When you return the data, keep each character exactly as it appears.
··· Extracted data
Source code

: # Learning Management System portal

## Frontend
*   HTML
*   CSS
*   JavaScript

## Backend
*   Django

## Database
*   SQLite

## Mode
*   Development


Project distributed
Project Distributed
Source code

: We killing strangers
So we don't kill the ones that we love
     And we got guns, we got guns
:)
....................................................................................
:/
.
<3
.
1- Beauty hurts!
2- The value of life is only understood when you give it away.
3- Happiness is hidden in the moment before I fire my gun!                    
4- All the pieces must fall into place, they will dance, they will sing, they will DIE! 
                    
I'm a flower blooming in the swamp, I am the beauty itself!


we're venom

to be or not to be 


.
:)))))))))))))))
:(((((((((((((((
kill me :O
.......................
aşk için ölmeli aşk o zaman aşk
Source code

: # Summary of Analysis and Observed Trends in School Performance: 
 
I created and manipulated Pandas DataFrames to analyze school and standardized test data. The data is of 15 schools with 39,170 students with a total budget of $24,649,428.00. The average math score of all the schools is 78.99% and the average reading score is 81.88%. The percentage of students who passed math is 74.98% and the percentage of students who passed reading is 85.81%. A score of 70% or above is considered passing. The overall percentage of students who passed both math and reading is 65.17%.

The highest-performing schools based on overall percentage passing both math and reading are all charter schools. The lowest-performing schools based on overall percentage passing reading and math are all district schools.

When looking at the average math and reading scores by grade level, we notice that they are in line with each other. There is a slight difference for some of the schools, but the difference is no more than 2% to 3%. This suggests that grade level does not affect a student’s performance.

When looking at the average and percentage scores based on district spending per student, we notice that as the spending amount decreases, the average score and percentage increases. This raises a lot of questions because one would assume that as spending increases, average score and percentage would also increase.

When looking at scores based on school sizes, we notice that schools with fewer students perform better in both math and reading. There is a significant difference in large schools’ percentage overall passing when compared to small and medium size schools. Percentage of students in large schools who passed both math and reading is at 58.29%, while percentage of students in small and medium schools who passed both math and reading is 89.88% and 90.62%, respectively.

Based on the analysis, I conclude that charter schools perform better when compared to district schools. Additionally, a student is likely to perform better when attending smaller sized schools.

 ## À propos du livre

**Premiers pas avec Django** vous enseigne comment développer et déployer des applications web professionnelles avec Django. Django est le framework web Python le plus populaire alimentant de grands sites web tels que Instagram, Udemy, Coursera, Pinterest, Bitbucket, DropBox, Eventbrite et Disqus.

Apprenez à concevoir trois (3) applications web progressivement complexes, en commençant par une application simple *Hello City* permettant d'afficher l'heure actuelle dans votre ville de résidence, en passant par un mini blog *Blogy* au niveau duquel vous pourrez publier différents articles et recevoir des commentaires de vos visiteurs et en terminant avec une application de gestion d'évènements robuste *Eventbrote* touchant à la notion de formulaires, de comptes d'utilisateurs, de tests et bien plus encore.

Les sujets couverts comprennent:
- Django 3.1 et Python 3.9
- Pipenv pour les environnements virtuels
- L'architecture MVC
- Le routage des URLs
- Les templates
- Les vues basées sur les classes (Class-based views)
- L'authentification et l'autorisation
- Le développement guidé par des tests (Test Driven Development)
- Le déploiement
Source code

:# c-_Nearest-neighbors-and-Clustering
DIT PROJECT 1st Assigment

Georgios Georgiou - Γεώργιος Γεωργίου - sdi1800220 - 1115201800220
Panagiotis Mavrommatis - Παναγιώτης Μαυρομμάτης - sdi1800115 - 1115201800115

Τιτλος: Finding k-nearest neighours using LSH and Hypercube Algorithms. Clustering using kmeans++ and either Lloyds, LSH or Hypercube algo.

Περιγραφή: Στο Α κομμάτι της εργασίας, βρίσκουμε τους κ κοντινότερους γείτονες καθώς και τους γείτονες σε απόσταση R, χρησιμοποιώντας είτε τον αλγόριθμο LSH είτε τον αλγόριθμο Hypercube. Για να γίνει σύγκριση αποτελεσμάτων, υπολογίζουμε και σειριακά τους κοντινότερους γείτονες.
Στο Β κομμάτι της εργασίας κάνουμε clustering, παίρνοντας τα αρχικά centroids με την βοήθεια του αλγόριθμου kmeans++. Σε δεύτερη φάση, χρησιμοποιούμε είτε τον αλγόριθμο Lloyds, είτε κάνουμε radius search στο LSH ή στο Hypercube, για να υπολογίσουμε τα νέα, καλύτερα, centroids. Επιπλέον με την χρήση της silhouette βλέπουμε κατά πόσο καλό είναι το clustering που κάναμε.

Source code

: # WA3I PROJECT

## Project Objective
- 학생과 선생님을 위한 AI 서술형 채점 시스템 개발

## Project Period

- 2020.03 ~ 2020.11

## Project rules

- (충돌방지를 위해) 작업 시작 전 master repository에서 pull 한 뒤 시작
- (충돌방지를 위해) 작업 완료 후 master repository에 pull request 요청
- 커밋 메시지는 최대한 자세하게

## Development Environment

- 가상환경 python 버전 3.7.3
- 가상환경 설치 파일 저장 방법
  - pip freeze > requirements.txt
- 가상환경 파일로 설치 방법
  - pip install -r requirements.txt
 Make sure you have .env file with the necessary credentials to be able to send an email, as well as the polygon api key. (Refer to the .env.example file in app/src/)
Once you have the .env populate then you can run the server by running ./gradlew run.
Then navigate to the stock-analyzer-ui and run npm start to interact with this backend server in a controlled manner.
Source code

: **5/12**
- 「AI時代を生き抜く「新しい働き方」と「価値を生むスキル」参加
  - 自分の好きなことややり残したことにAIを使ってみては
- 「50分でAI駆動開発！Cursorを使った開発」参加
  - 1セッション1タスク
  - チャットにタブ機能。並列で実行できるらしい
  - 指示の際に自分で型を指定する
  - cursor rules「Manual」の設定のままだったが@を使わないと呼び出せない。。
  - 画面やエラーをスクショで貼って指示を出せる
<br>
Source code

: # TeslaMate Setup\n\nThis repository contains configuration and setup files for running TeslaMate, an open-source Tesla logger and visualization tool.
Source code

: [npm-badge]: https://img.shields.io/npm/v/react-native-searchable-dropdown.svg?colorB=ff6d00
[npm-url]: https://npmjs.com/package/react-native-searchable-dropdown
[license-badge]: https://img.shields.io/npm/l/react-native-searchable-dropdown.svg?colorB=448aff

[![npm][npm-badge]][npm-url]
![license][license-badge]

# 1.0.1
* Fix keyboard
······
_Response_
Source code

: # Learning Management System portal

## Frontend
*   HTML
*   CSS
*   JavaScript

## Backend
*   Django

## Database
*   SQLite

## Mode
*   Development


Project distributed
Project Distributed
Source code

: We killing strangers
So we don't kill the ones that we love
     And we got guns, we got guns
:)
....................................................................................
:/
.
<3
.
1- Beauty hurts!
2- The value of life is only understood when you give it away.
3- Happiness is hidden in the moment before I fire my gun!                    
4- All the pieces must fall into place, they will dance, they will sing, they will DIE! 
                    
I'm a flower blooming in the swamp, I am the beauty itself!


we're venom

to be or not to be 


.
:)))))))))))))))
:(((((((((((((((
kill me :O
.......................
aşk için ölmeli aşk o zaman aşk
Source code

: # Summary of Analysis and Observed Trends in School Performance: 
 
I created and manipulated Pandas DataFrames to analyze school and standardized test data. The data is of 15 schools with 39,170 students with a total budget of $24,649,428.00. The average math score of all the schools is 78.99% and the average reading score is 81.88%. The percentage of students who passed math is 74.98% and the percentage of students who passed reading is 85.81%. A score of 70% or above is considered passing. The overall percentage of students who passed both math and reading is 65.17%.

The highest-performing schools based on overall percentage passing both math and reading are all charter schools. The lowest-performing schools based on overall percentage passing reading and math are all district schools.

When looking at the average math and reading scores by grade level, we notice that they are in line with each other. There is a slight difference for some of the schools, but the difference is no more than 2% to 3%. This suggests that grade level does not affect a student’s performance.

When looking at the average and percentage scores based on district spending per student, we notice that as the spending amount decreases, the average score and percentage increases. This raises a lot of questions because one would assume that as spending increases, average score and percentage would also increase.

When looking at scores based on school sizes, we notice that schools with fewer students perform better in both math and reading. There is a significant difference in large schools’ percentage overall passing when compared to small and medium size schools. Percentage of students in large schools who passed both math and reading is at 58.29%, while percentage of students in small and medium schools who passed both math and reading is 89.88% and 90.62%, respectively.

Based on the analysis, I conclude that charter schools perform better when compared to district schools. Additionally, a student is likely to perform better when attending smaller sized schools.

 ## À propos du livre

**Premiers pas avec Django** vous enseigne comment développer et déployer des applications web professionnelles avec Django. Django est le framework web Python le plus populaire alimentant de grands sites web tels que Instagram, Udemy, Coursera, Pinterest, Bitbucket, DropBox, Eventbrite et Disqus.

Apprenez à concevoir trois (3) applications web progressivement complexes, en commençant par une application simple *Hello City* permettant d'afficher l'heure actuelle dans votre ville de résidence, en passant par un mini blog *Blogy* au niveau duquel vous pourrez publier différents articles et recevoir des commentaires de vos visiteurs et en terminant avec une application de gestion d'évènements robuste *Eventbrote* touchant à la notion de formulaires, de comptes d'utilisateurs, de tests et bien plus encore.

Les sujets couverts comprennent:
- Django 3.1 et Python 3.9
- Pipenv pour les environnements virtuels
- L'architecture MVC
- Le routage des URLs
- Les templates
- Les vues basées sur les classes (Class-based views)
- L'authentification et l'autorisation
- Le développement guidé par des tests (Test Driven Development)
- Le déploiement
Source code

:# c-_Nearest-neighbors-and-Clustering
DIT PROJECT 1st Assigment

Georgios Georgiou - Γεώργιος Γεωργίου - sdi1800220 - 1115201800220
Panagiotis Mavrommatis - Παναγιώτης Μαυρομμάτης - sdi1800115 - 1115201800115

Τιτλος: Finding k-nearest neighours using LSH and Hypercube Algorithms. Clustering using kmeans++ and either Lloyds, LSH or Hypercube algo.

Περιγραφή: Στο Α κομμάτι της εργασίας, βρίσκουμε τους κ κοντινότερους γείτονες καθώς και τους γείτονες σε απόσταση R, χρησιμοποιώντας είτε τον αλγόριθμο LSH είτε τον αλγόριθμο Hypercube. Για να γίνει σύγκριση αποτελεσμάτων, υπολογίζουμε και σειριακά τους κοντινότερους γείτονες.
Στο Β κομμάτι της εργασίας κάνουμε clustering, παίρνοντας τα αρχικά centroids με την βοήθεια του αλγόριθμου kmeans++. Σε δεύτερη φάση, χρησιμοποιούμε είτε τον αλγόριθμο Lloyds, είτε κάνουμε radius search στο LSH ή στο Hypercube, για να υπολογίσουμε τα νέα, καλύτερα, centroids. Επιπλέον με την χρήση της silhouette βλέπουμε κατά πόσο καλό είναι το clustering που κάναμε.

Source code

: # WA3I PROJECT

## Project Objective
- 학생과 선생님을 위한 AI 서술형 채점 시스템 개발

## Project Period

- 2020.03 ~ 2020.11

## Project rules

- (충돌방지를 위해) 작업 시작 전 master repository에서 pull 한 뒤 시작
- (충돌방지를 위해) 작업 완료 후 master repository에 pull request 요청
- 커밋 메시지는 최대한 자세하게

## Development Environment

- 가상환경 python 버전 3.7.3
- 가상환경 설치 파일 저장 방법
  - pip freeze > requirements.txt
- 가상환경 파일로 설치 방법
  - pip install -r requirements.txt
 Make sure you have .env file with the necessary credentials to be able to send an email, as well as the polygon api key. (Refer to the .env.example file in app/src/)
Once you have the .env populate then you can run the server by running ./gradlew run.
Then navigate to the stock-analyzer-ui and run npm start to interact with this backend server in a controlled manner.
Source code

: **5/12**
- 「AI時代を生き抜く「新しい働き方」と「価値を生むスキル」参加
  - 自分の好きなことややり残したことにAIを使ってみては
- 「50分でAI駆動開発！Cursorを使った開発」参加
  - 1セッション1タスク
  - チャットにタブ機能。並列で実行できるらしい
  - 指示の際に自分で型を指定する
  - cursor rules「Manual」の設定のままだったが@を使わないと呼び出せない。。
  - 画面やエラーをスクショで貼って指示を出せる
<br>
Source code

: # TeslaMate Setup\n\nThis repository contains configuration and setup files for running TeslaMate, an open-source Tesla logger and visualization tool.
Source code

: [npm-badge]: https://img.shields.io/npm/v/react-native-searchable-dropdown.svg?colorB=ff6d00
[npm-url]: https://npmjs.com/package/react-native-searchable-dropdown
[license-badge]: https://img.shields.io/npm/l/react-native-searchable-dropdown.svg?colorB=448aff

[![npm][npm-badge]][npm-url]
![license][license-badge]

# 1.0.1
* Fix keyboard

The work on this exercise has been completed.